**DATA FOR PROCESSING**.
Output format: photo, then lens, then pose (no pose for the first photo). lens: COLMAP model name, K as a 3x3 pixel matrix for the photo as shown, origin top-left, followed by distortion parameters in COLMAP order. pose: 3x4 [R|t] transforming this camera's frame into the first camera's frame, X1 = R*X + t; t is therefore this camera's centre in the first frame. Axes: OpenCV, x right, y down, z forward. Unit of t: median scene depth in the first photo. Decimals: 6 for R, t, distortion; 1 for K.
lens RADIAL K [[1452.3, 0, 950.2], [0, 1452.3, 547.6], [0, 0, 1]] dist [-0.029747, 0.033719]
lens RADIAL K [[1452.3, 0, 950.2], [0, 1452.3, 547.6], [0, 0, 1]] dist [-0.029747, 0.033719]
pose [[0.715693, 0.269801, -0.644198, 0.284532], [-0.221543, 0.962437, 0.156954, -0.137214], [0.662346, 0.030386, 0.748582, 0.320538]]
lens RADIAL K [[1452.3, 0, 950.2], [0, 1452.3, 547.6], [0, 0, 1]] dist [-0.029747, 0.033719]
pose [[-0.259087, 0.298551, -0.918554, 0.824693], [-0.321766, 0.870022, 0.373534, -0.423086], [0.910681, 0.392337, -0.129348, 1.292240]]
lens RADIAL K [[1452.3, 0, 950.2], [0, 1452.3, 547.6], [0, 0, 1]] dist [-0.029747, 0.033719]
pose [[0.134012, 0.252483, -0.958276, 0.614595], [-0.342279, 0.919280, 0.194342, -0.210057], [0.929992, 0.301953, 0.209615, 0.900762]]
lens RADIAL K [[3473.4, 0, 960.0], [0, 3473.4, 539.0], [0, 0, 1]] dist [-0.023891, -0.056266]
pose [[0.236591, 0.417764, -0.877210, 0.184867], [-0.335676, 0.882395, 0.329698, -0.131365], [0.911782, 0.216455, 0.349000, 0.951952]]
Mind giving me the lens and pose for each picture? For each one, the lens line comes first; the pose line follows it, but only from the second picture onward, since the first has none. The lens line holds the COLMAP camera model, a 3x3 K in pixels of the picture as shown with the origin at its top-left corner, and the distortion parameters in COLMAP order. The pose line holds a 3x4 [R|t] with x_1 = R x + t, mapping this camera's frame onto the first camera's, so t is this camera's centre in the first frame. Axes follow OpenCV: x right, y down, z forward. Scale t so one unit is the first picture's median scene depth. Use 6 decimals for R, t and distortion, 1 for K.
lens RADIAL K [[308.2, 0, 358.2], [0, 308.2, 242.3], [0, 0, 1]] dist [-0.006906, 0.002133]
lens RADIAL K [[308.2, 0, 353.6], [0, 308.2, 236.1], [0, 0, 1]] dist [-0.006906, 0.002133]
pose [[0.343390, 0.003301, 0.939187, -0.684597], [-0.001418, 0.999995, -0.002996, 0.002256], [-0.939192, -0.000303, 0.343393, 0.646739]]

**EXERCISE REQUIREMENTS**.
Please write out every item above again, word for word and in the same order.

**TASK OUTPUT**.
Output format: photo, then lens, then pose (no pose for the first photo). lens: COLMAP model name, K as a 3x3 pixel matrix for the photo as shown, origin top-left, followed by distortion parameters in COLMAP order. pose: 3x4 [R|t] transforming this camera's frame into the first camera's frame, X1 = R*X + t; t is therefore this camera's centre in the first frame. Axes: OpenCV, x right, y down, z forward. Unit of t: median scene depth in the first photo. Decimals: 6 for R, t, distortion; 1 for K.
lens RADIAL K [[1452.3, 0, 950.2], [0, 1452.3, 547.6], [0, 0, 1]] dist [-0.029747, 0.033719]
lens RADIAL K [[1452.3, 0, 950.2], [0, 1452.3, 547.6], [0, 0, 1]] dist [-0.029747, 0.033719]
pose [[0.715693, 0.269801, -0.644198, 0.284532], [-0.221543, 0.962437, 0.156954, -0.137214], [0.662346, 0.030386, 0.748582, 0.320538]]
lens RADIAL K [[1452.3, 0, 950.2], [0, 1452.3, 547.6], [0, 0, 1]] dist [-0.029747, 0.033719]
pose [[-0.259087, 0.298551, -0.918554, 0.824693], [-0.321766, 0.870022, 0.373534, -0.423086], [0.910681, 0.392337, -0.129348, 1.292240]]
lens RADIAL K [[1452.3, 0, 950.2], [0, 1452.3, 547.6], [0, 0, 1]] dist [-0.029747, 0.033719]
pose [[0.134012, 0.252483, -0.958276, 0.614595], [-0.342279, 0.919280, 0.194342, -0.210057], [0.929992, 0.301953, 0.209615, 0.900762]]
lens RADIAL K [[3473.4, 0, 960.0], [0, 3473.4, 539.0], [0, 0, 1]] dist [-0.023891, -0.056266]
pose [[0.236591, 0.417764, -0.877210, 0.184867], [-0.335676, 0.882395, 0.329698, -0.131365], [0.911782, 0.216455, 0.349000, 0.951952]]
Mind giving me the lens and pose for each picture? For each one, the lens line comes first; the pose line follows it, but only from the second picture onward, since the first has none. The lens line holds the COLMAP camera model, a 3x3 K in pixels of the picture as shown with the origin at its top-left corner, and the distortion parameters in COLMAP order. The pose line holds a 3x4 [R|t] with x_1 = R x + t, mapping this camera's frame onto the first camera's, so t is this camera's centre in the first frame. Axes follow OpenCV: x right, y down, z forward. Scale t so one unit is the first picture's median scene depth. Use 6 decimals for R, t and distortion, 1 for K.
lens RADIAL K [[308.2, 0, 358.2], [0, 308.2, 242.3], [0, 0, 1]] dist [-0.006906, 0.002133]
lens RADIAL K [[308.2, 0, 353.6], [0, 308.2, 236.1], [0, 0, 1]] dist [-0.006906, 0.002133]
pose [[0.343390, 0.003301, 0.939187, -0.684597], [-0.001418, 0.999995, -0.002996, 0.002256], [-0.939192, -0.000303, 0.343393, 0.646739]]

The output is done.